TEXTE:
::::

FIGHTING FURIES, les pirates oubliés de Matchbox
Article Produits Dérivés du Vendredi 06 Decembre 2019

Texte et photos Pascal Pinteau

Amateurs de jouets vintage, voici pour vous un dossier consacré à une belle gamme de figurines de pirates des années 70. A l’abordage !!

Bien connu pour ses gammes de véhicules miniatures (Les modèles Superfast) Matchbox s’est lancé en 1973 dans une nouvelle aventure : la création de figurines articulées. Il fallait faire preuve d’originalité pour tenter de s’imposer sur un marché largement dominé par G.I. Joe et Big Jim. Il n’était donc pas question de produire un aventurier de plus, aux panoplies évocatrices de voyages périlleux, d’exploits sportifs ou de grandes batailles militaires. Cherchant les thèmes peu ou pas abordés par Hasbro et Mattel, Matchbox décide d’explorer l’univers des pirates.

Des personnages qui se battent au sabre

Sans doute inspirés par le système mécanique du bras de Big Jim, qui lui permet d’asséner des coups avec le tranchant de la main, les créateurs de Matchbox réalisent eux aussi un prototype de figurine animée. Ils vont un peu plus loin et imaginent de doter leur pirate d’un bras articulé armé d’un sabre, qui se relève lorsque l’on appuie sur un bouton situé sur le côté droit du torse de la figurine. L’articulation du coude est libre. Quand le bras est relevé à 45 degrés, l’avant-bras bascule vers l’arrière, entraîné par le poids de la lame du sabre. La figurine donne alors l’impression de lever le bras pour se préparer à attaquer un ennemi. En relâchant le bouton, le bras pivote vers le bas en se dépliant et en projetant la lame du sabre en avant. Il suffit de placer deux figurines face à face et d’appuyer rapidement sur leurs boutons pour reconstituer un duel féroce ! C’est ainsi que naît le nom des Fighting Furies (que l’on peut traduire par les combattants furieux). Le mécanisme permet aussi de projeter un poignard, calé au préalable dans la main, bras relevé. Pour la petite histoire, ce sont les prototypes des deux personnages qui sont photographiés pour illustrer le lancement de la gamme, dans le catalogue Matchbox de 1974 destinés aux marchands de jouets. En les observant attentivement, on peut se rendre compte que les visages sont très différents de ceux des modèles définitifs, et que les mains ont été tout simplement prélevées sur des personnages Big Jim !

::::

EXTRAITS DU LISTING:
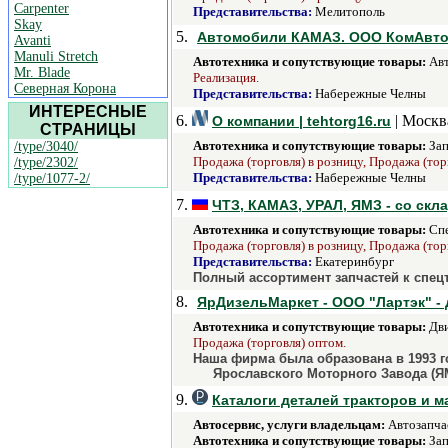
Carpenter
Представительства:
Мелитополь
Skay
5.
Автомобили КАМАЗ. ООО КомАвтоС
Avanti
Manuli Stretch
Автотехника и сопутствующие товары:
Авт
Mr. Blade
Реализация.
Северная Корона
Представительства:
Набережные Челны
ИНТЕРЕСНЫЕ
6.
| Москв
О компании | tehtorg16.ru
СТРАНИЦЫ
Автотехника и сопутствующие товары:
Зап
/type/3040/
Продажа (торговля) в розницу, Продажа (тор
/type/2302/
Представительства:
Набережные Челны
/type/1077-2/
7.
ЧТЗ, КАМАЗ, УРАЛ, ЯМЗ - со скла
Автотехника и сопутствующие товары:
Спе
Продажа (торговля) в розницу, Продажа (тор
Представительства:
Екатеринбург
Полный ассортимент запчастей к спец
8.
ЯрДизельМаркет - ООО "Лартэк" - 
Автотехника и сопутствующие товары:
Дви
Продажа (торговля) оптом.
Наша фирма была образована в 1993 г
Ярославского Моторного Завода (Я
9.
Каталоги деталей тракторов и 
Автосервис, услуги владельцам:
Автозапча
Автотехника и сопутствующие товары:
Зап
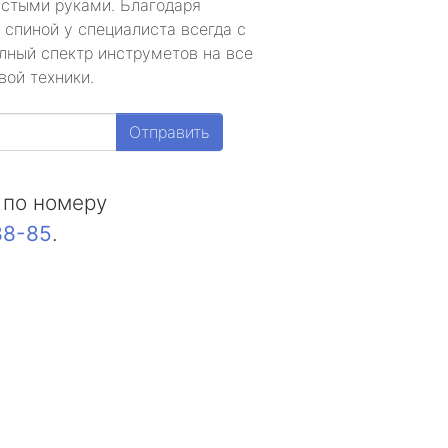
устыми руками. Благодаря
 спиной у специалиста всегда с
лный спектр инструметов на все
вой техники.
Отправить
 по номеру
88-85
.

::::

CONSIGNE 1:
Transcrivez le passage de l'article sur les Fighting Furies qui commence par « Texte et photos » et se poursuit jusqu'à « A l’abordage !! ».
CONSIGNE 2:
Selon l'article sur les Fighting Furies, en quelle année Matchbox s'est-il lancé dans la création de figurines articulées ?
CONSIGNE 3:
Reprenez l'article sur les Fighting Furies de Matchbox et rédigez-en la suite.

RÉPONSE ATTENDUE 1:
Texte et photos Pascal Pinteau

Amateurs de jouets vintage, voici pour vous un dossier consacré à une belle gamme de figurines de pirates des années 70. A l’abordage !!

RÉPONSE ATTENDUE 2:
En 1973.

RÉPONSE ATTENDUE 3:
Un capitaine qui cache un secret

Il restait à créer les noms et l’histoire des personnages principaux de la gamme. Le premier d’entre eux est le capitaine Peg-leg, doté comme son nom l’indique d’une jambe de bois. Décrit comme un pirate audacieux et particulièrement rusé, Peg-leg dissimule son bien le plus précieux dans sa jambe creuse : une carte au trésor ! Il suffit de retirer un bouchon de plastique souple pour révéler la carte soigneusement roulée. (Le petit rouleau de papier est assez difficile à extraire s’il s’est détaché de la base du bouchon dans lequel il est normalement calé. Il faut alors utiliser une petite tige pour déloger la carte sans l’abîmer). Si cette manipulation est un peu compliquée, elle n’est pas considérée comme un problème par les enfants qui découvrent Peg-leg : bien au contraire, cette cachette secrète est l’un des attraits majeurs du personnage. C’est la caractéristique qui marquera le plus. Si le visage du personnage est bien sculpté, les articulations de son corps sont plus rudimentaires que celles de Big Jim et de G.I. Joe. De toute évidence, Matchbox préfère soigner les vêtements, les accessoires, et l’aspect de la boîte de Peg-leg pour plaire aux enfants. Mais il ne faut pas s’arrêter en si bon chemin, car un Capitaine digne de ce nom ne peut naviguer seul : il lui faut un second.

L’autre Crochet…

Ce personnage, ce sera Hook (et non pas le capitaine Hook/Crochet, pour éviter des problèmes de copyright avec Disney, au sujet de l’ennemi juré de Peter Pan), un pirate aux traits asiatiques et au crâne rasé, à l’exception d’une longue mèche tombant du côté droit de son visage. Un tatouage d’aigle orne sa poitrine et un crochet noir se trouve à la place de sa main gauche. Comme Peg-leg, il se bat au sabre avec son bras droit animé. L’histoire de la rencontre de Peg-leg et de Hook est racontée sur le dépliant inséré dans les boîtes des figurines : « En naviguant dans les mers des Caraïbes, le vaisseau du Capitaine Peg-leg, le Sea Fury, est attaqué par la bande de pirates rivale dirigée par Hook. Alors que les deux chefs se battent sur le pont, les autres pirates s’extasient de la fureur du combat. Au bout d’un moment, le Capitaine Peg-leg et Hook éclatent de rire, et se serrent la main. Ils font le serment de combattre désormais ensemble, et de partir à la recherche d’aventures et de trésors cachés. Les FIGHTING FURIES sont nés ».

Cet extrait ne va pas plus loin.